Hardy doesn't say anything for a bit; he never does, when she mentions Joe. It's one of the things she likes best, that he refuses to trample any further over the ruin of her marriage. "D'you know, Jocelyn Knight did my will?"
It's an odd question, but then Hardy's never been any good at segues. "When was that?"
"Just before I went in to get my Pacemaker. I thought, might not be a bad idea to have things squared away. I tramped up to her house one morning. She told me about Maggie. I didn't know it at the time, but she said she'd lost her chance with her."
"Is that where you went, that night you fucked off and left me in your little hovel?"
"Miller," Hardy sighs. "You're missing the point. She said they never told each other how they felt, and that's why they weren't together."
"Well, they are now," Ellie points out. "So they must have told each other eventually. I went to their wedding and everything.

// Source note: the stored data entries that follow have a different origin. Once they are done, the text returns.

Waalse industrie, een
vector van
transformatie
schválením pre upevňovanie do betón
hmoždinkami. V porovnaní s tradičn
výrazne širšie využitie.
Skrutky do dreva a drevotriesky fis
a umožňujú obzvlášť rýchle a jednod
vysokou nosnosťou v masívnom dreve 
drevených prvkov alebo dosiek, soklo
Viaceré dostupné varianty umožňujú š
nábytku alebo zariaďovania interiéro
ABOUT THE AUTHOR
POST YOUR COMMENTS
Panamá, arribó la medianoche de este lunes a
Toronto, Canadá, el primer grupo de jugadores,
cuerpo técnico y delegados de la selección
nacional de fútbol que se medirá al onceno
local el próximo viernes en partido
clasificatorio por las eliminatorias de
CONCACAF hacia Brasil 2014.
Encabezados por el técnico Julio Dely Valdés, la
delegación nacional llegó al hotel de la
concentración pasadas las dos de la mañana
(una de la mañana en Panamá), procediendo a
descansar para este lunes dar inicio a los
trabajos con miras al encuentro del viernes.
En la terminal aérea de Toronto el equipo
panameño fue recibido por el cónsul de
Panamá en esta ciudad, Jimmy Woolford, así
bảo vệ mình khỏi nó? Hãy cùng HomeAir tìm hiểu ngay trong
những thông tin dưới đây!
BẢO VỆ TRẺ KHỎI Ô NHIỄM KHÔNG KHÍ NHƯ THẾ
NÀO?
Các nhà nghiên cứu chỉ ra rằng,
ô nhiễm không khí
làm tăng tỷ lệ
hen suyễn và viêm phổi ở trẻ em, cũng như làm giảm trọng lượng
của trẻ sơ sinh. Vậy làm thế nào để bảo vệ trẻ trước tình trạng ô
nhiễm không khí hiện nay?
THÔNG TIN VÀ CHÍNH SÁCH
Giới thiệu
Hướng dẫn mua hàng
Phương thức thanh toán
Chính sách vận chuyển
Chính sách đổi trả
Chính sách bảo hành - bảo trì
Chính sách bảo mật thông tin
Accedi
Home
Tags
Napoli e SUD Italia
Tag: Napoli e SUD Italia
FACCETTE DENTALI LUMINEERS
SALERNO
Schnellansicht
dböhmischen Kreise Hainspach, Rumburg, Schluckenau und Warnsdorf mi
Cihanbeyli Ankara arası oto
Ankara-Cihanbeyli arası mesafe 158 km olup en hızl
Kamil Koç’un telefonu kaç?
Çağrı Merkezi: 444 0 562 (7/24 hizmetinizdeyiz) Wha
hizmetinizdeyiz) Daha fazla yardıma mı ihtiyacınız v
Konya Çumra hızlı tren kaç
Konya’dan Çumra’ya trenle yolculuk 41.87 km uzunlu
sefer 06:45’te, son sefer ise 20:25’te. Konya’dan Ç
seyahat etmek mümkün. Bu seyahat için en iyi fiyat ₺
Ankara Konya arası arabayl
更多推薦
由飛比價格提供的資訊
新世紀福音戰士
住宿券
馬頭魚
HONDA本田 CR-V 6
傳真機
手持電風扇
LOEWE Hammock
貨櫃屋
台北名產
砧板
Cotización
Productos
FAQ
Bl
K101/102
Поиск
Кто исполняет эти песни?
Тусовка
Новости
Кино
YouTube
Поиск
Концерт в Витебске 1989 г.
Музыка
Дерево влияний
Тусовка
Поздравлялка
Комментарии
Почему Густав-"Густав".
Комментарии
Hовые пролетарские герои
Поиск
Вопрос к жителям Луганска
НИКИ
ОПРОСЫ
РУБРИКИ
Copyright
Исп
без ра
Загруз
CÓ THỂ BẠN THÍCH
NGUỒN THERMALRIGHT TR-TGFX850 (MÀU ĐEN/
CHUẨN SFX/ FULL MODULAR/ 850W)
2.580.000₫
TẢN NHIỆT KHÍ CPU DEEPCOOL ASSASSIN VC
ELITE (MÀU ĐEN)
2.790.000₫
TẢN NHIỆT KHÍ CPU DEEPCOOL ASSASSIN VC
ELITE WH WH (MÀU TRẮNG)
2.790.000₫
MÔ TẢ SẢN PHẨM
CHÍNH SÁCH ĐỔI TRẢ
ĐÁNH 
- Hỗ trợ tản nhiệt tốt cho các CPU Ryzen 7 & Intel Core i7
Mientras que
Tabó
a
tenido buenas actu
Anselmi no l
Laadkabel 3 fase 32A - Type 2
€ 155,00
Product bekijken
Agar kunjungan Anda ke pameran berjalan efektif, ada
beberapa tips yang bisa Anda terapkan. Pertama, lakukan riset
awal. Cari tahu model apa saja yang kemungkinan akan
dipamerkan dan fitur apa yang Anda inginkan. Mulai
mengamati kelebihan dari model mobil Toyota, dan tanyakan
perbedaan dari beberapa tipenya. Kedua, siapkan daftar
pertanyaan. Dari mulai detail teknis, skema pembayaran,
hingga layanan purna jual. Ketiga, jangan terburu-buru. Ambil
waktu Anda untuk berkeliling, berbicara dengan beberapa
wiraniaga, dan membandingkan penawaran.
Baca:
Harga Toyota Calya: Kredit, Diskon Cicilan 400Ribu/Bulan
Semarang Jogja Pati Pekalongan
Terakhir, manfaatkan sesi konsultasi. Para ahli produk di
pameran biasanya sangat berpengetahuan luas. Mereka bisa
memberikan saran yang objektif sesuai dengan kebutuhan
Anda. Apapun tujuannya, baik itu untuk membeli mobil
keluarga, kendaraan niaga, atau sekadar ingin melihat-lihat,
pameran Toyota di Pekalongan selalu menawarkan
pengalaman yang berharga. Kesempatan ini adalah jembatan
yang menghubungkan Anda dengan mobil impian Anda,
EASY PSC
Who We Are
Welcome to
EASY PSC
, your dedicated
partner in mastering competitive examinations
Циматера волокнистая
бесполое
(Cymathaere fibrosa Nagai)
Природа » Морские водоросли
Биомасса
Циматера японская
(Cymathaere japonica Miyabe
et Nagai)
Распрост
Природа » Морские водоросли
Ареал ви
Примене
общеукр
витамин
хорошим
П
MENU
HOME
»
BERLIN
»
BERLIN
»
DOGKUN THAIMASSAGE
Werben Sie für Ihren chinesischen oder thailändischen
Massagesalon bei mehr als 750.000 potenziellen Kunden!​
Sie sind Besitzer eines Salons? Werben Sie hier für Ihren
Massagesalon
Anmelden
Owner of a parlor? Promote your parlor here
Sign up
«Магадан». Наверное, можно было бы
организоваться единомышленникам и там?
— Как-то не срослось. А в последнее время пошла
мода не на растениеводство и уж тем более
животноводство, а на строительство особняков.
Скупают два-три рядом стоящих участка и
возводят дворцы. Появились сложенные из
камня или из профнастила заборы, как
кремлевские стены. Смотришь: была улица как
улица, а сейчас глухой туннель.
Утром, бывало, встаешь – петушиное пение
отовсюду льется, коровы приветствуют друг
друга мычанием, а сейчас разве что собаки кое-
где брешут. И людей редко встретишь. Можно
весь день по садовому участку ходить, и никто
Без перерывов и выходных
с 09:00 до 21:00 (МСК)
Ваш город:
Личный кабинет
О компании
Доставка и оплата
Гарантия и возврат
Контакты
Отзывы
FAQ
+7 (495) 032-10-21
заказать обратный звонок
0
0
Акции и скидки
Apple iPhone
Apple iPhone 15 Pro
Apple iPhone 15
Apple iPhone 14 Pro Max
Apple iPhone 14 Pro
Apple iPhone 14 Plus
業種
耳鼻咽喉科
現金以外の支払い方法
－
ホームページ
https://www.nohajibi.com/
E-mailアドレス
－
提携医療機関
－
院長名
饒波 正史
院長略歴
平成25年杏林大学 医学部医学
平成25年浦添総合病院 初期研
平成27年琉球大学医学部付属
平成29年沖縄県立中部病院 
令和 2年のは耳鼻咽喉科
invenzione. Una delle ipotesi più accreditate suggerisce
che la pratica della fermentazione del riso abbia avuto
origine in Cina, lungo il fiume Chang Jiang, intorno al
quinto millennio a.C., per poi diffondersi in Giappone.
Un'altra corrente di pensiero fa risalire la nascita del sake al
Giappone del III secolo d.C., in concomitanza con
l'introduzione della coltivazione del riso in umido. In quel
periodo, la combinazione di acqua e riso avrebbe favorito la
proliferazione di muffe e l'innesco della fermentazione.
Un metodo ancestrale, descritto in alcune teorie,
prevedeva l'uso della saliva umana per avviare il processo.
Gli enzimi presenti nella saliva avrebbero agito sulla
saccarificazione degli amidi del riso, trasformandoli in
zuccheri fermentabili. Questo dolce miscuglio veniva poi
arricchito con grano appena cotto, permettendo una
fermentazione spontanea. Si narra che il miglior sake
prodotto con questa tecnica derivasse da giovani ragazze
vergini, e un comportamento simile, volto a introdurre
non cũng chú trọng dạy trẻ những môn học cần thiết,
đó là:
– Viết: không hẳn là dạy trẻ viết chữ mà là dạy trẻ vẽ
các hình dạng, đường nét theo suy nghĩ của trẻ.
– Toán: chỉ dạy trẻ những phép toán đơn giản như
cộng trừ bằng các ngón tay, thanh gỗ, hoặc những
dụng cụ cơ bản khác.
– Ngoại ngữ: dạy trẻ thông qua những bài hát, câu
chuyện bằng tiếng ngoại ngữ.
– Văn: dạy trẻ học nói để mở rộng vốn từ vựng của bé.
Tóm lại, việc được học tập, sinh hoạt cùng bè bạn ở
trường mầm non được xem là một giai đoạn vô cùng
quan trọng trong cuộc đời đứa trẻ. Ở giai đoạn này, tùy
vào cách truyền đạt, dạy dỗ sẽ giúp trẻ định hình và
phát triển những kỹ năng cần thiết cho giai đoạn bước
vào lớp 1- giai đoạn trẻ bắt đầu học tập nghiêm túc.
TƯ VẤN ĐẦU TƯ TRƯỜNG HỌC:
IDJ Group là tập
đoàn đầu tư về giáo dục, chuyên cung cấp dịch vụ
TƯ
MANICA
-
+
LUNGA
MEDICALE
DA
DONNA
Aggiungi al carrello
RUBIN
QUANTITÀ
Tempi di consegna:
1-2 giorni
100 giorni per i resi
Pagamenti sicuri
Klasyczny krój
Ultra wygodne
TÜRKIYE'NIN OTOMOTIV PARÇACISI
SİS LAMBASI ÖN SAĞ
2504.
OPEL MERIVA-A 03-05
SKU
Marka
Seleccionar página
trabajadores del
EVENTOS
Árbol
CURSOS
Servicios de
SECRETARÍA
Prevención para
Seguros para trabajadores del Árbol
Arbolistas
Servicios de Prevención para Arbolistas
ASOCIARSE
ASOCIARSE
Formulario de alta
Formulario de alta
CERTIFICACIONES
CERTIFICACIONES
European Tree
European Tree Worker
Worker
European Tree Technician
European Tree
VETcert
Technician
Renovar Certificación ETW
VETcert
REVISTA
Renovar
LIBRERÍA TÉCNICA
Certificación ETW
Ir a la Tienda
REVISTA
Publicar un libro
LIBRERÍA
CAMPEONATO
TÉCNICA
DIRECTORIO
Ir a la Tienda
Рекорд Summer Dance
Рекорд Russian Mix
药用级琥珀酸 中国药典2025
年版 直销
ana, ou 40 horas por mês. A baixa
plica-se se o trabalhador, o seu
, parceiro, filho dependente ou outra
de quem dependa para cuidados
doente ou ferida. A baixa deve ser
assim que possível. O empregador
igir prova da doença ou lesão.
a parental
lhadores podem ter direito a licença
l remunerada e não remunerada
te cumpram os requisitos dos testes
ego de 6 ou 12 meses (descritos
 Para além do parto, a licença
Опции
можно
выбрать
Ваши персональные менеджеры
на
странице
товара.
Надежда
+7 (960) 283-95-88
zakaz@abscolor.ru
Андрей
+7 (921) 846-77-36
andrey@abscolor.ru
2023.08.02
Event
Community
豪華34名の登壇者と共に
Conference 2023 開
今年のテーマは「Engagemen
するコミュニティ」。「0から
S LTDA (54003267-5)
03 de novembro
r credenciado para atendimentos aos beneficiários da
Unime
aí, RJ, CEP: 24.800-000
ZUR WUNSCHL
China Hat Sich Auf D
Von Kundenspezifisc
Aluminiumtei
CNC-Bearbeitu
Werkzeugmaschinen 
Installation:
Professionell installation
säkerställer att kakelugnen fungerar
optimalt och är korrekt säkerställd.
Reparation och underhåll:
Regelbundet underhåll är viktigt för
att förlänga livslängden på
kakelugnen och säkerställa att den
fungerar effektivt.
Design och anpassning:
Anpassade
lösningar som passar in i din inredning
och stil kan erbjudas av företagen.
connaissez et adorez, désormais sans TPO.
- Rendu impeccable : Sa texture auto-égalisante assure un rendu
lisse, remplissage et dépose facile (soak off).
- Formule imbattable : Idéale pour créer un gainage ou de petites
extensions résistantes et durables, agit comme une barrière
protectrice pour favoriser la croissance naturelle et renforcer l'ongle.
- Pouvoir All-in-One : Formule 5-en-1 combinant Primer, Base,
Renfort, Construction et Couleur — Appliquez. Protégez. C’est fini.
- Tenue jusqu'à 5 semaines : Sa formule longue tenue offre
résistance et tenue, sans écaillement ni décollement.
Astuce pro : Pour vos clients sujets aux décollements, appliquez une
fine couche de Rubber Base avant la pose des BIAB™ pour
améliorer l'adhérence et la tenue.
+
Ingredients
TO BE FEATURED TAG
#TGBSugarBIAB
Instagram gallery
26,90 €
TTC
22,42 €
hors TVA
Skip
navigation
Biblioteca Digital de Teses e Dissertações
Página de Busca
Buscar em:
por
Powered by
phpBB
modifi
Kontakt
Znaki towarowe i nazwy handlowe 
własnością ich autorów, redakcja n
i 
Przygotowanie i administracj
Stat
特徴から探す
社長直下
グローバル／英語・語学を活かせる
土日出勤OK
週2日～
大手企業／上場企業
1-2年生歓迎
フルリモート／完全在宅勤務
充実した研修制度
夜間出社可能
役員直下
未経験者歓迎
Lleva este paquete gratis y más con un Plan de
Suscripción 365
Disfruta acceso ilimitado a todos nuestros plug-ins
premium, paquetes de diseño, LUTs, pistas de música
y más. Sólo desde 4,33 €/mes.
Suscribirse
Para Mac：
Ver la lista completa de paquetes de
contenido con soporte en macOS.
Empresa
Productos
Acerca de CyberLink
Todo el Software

Cake was lovely."
"God's sake," Hardy mutters, as they pull into the station's carpark. "I'm trying to say…"
Ellie parks the car and turns to face him, because all at once she knows exactly what he's trying to say. Why her teeth have been set on edge since this morning — yesterday morning, now — and why Hardy's rubbing his hands on his knees, and why her own palms are prickling with sweat right now. "And I'm saying, maybe Jocelyn and Maggie just weren't ready, the first time. Or the second or third, or however long it took them. But they got there, didn't they? So, there's no use rushing things."
He looks at her, eyes dark under the streetlight. She looks back, trying to see what Charles or Zoe or Luce or that mad druid girl saw in him. But no matter how she tries, nothing there compares to the man she sees every day, has seen for years. He's not comfortable — could never be comfortable, no matter how hard he tried, and she can't imagine him trying at all. But she doesn't want comfortable; she wants relief. The kind she's only found with him.
"All right, then?" she asks.
"All right," he says, and it feels like an outstretched hand, reaching and holding.